Downstream Process Development Scientist III/Senior

Our purpose is to bring hope to life by enabling life-changing therapies for patients around the globe, creating a healthier and happier tomorrow. Our mission is to work side by side with our customers in order to improve patients’ lives by bringing new biopharmaceuticals to market.

This is a Senior Development Scientist position in the Downstream Process Development group.  Primary responsibilities include development of processes and characterization for GMP manufacturing, client management, and technology development.
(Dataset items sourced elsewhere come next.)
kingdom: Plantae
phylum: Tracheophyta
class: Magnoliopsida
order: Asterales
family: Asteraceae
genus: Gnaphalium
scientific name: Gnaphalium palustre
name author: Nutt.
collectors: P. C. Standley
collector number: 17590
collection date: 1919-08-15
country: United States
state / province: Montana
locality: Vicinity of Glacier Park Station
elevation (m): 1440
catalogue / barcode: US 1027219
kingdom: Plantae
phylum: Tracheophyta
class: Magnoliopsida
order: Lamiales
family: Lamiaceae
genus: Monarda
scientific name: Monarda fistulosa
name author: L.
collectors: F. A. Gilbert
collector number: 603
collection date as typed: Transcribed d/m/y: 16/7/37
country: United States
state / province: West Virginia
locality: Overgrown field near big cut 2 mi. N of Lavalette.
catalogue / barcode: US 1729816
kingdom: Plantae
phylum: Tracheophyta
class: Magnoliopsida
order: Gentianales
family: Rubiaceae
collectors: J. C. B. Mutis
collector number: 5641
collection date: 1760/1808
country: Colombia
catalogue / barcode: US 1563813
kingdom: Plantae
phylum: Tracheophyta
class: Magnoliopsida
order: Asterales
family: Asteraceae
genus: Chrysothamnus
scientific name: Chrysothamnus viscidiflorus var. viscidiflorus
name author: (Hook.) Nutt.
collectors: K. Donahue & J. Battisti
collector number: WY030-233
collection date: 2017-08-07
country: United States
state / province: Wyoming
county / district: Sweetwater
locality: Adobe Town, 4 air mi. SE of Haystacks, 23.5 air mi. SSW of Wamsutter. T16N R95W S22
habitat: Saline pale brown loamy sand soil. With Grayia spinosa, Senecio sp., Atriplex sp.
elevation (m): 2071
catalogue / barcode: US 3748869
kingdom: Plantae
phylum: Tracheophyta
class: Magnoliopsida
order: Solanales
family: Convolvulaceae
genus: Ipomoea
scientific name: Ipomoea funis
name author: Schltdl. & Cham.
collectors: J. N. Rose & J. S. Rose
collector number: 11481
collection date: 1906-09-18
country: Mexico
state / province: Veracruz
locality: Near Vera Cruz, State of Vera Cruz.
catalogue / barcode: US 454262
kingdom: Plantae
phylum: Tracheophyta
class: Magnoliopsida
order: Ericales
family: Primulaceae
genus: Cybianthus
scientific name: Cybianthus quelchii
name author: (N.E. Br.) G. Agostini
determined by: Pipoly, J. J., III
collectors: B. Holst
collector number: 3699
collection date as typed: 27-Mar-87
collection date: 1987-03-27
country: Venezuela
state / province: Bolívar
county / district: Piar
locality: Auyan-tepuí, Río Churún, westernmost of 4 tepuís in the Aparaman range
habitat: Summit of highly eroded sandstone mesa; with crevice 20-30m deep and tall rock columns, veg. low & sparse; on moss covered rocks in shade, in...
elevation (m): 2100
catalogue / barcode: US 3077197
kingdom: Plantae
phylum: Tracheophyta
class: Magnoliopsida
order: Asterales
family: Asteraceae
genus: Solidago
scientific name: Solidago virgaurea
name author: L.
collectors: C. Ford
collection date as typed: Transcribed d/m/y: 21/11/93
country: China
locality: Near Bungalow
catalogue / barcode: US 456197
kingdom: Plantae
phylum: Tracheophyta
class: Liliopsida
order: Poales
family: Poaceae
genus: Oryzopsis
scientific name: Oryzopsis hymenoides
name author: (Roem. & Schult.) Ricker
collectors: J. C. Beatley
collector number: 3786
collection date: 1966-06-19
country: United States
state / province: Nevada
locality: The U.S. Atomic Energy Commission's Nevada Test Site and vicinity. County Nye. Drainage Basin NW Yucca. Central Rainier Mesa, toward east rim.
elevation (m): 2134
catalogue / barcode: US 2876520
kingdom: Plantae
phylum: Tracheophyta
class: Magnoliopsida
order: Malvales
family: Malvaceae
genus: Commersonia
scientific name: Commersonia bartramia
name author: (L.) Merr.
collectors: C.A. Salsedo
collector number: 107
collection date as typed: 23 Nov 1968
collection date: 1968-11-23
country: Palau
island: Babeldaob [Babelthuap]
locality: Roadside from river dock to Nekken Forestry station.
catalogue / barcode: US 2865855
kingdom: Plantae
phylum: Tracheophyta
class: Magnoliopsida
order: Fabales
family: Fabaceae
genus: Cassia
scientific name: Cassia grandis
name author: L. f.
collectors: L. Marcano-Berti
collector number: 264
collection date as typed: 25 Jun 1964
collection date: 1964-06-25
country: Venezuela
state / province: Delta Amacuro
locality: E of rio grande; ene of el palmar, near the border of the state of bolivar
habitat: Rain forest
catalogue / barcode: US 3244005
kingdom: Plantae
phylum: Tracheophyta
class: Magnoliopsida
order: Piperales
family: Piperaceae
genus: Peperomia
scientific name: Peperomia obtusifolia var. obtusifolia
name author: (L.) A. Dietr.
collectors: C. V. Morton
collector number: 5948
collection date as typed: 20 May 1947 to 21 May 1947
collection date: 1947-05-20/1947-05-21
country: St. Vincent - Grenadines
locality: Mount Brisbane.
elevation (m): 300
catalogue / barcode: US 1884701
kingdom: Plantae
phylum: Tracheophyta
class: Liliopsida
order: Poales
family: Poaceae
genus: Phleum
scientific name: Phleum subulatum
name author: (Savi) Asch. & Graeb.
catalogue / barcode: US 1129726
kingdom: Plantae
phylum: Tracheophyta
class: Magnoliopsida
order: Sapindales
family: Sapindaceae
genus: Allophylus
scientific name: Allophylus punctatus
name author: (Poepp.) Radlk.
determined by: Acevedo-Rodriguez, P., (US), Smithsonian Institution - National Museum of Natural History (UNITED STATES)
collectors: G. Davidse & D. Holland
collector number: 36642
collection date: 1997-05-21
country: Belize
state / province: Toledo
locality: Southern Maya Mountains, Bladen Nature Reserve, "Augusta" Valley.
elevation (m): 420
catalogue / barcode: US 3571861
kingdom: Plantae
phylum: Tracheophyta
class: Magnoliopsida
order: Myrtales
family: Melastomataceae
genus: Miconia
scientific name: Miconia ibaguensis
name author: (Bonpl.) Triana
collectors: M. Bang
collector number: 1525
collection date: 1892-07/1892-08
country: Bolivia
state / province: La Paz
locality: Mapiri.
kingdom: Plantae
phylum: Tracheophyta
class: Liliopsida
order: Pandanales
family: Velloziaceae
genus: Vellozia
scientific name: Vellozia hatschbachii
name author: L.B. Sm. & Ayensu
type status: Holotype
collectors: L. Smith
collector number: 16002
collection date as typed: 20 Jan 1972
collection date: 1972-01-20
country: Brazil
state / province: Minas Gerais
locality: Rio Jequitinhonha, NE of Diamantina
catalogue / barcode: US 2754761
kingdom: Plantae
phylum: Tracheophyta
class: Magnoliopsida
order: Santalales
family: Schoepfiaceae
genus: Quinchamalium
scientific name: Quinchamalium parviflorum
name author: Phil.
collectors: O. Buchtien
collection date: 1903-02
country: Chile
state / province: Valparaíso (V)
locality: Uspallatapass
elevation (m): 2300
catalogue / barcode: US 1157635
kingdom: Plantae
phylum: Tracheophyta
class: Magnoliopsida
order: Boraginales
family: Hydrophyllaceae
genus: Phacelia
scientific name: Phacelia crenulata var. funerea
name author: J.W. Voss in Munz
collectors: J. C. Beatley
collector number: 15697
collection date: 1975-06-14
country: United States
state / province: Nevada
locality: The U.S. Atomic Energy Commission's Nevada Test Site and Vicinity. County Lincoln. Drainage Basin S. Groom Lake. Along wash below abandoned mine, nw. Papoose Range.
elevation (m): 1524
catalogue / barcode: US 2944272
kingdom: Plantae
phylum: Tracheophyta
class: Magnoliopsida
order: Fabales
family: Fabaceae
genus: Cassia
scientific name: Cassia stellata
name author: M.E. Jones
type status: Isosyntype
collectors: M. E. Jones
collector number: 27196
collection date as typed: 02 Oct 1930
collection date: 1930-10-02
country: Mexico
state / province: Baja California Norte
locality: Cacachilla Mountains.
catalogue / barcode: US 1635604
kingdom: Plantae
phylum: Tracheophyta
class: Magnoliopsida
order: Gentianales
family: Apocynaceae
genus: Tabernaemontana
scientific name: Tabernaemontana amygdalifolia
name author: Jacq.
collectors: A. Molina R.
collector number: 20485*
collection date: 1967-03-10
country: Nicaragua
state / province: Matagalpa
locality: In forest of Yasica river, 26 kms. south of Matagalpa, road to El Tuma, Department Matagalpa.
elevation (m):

In addition, management and scientific mentoring of junior personnel, and helping to support and manage laboratory and equipment operations.

PRINCIPAL RESPONSIBILITIES:

• Coordinate downstream development activities leading to clinical and commercial manufacturing for multiple client projects
• Work with clients and internal project teams in the successful completion of contract manufacturing projects
• Present data at client project teams and written reports
• Take a leadership role within the department for developing downstream processes:
• Design downstream processes capable of scaling to GMP production in the AGC manufacturing environment
• Develop, coordinate, and communicate experimental plans within the department
• Execute and manage DoE modeling of critical protein purification processing, and bench scale experiments
• Manage large data sets and provide technical guidance to others in the analysis and interpretation of data
• Write contract manufacturing development reports, characterization development protocols and characterization reports.
• Coordinate activities and experiments with project management, manufacturing, upstream development, and analytical development
• Provide technical support to manufacturing during large scale manufacturing campaigns
• Contribute to the overall operation of the lab and infrastructure improvements
• Provide technical support in the laboratory as necessary
• Implementation of new equipment and technology
• Provide technical and strategic planning support to business development activities with respect to new client projects and new business initiatives

KNOWLEDGE, SKILLS & ABILITIES:

• Background in downstream purification development and process characterization
• Excellent technical writing and presentation skills

EDUCATION/EXPERIENCE:

• BS/MS with 10+ years of experience, or PhD or equivalent and 5+ years of experience. Equivalent education and specific experience may substitute for stated requirements
• Demonstrated experience in protein purification and process characterization
• Evidence of supervisory, technical guidance and Project leadership
• Experience with JMP or other statistical analysis tools would be beneficial
• Experience with process validation activities and knowledge of large-scale manufacturing activities in a GMP environment

COMPENSATION RANGE:

$125,000 - $197,000

Our culture at AGC Biologics is defined by the six core values: Knowledge, Trust, Quality, Ingenuity, Accountability and Teamwork. Our core values stem from our team members and are embedded into our DNA. They provide a common language and understanding of how we as an organization are connected across three continents. Our core values serve as a compass and reminder of how we achieve our purpose of bringing hope to life for patients around the globe. 

AGC Biologics is a leading global biopharmaceutical Contract Development and Manufacturing Organization (CDMO) with a strong commitment to delivering the highest standard of service as we work side-by-side with our clients and partners, every step of the way. We provide world-class development and manufacture of mammalian and microbial-based therapeutic proteins, plasmid DNA (pDNA), messenger RNA (mRNA), viral vectors, and genetically engineered cells. Our global network spans the U.S., Europe, and Asia, with cGMP-compliant facilities in Seattle, Washington; Boulder and Longmont, Colorado; Copenhagen, Denmark; Heidelberg, Germany; Milan, Italy; and Chiba, Japan. We currently employ more than 2,500 employees worldwide. Our commitment to continuous innovation fosters the technical creativity to solve our clients’ most complex challenges, including specialization in fast-track projects and rare diseases. AGC Biologics is the partner of choice. To learn more, visit www.agcbio.com.  Want to keep posted about our growth and learn more about our company? Follow us on LinkedIn and give us a quick Like on Facebook!

AGC Biologics offers a highly competitive compensation package and a friendly, collaborative culture that values personal initiative and professional achievement. AGC Biologics is an equal opportunity employer. All qualified applicants will receive consideration for employment without regard to age, ancestry, color, family or medical care leave, gender identity or expression, genetic information, marital status, medical condition, national origin, physical or mental disability, political affiliation, protected veteran status, race, religion, sexual orientation, or any other characteristic protected by applicable laws, regulations and ordinances.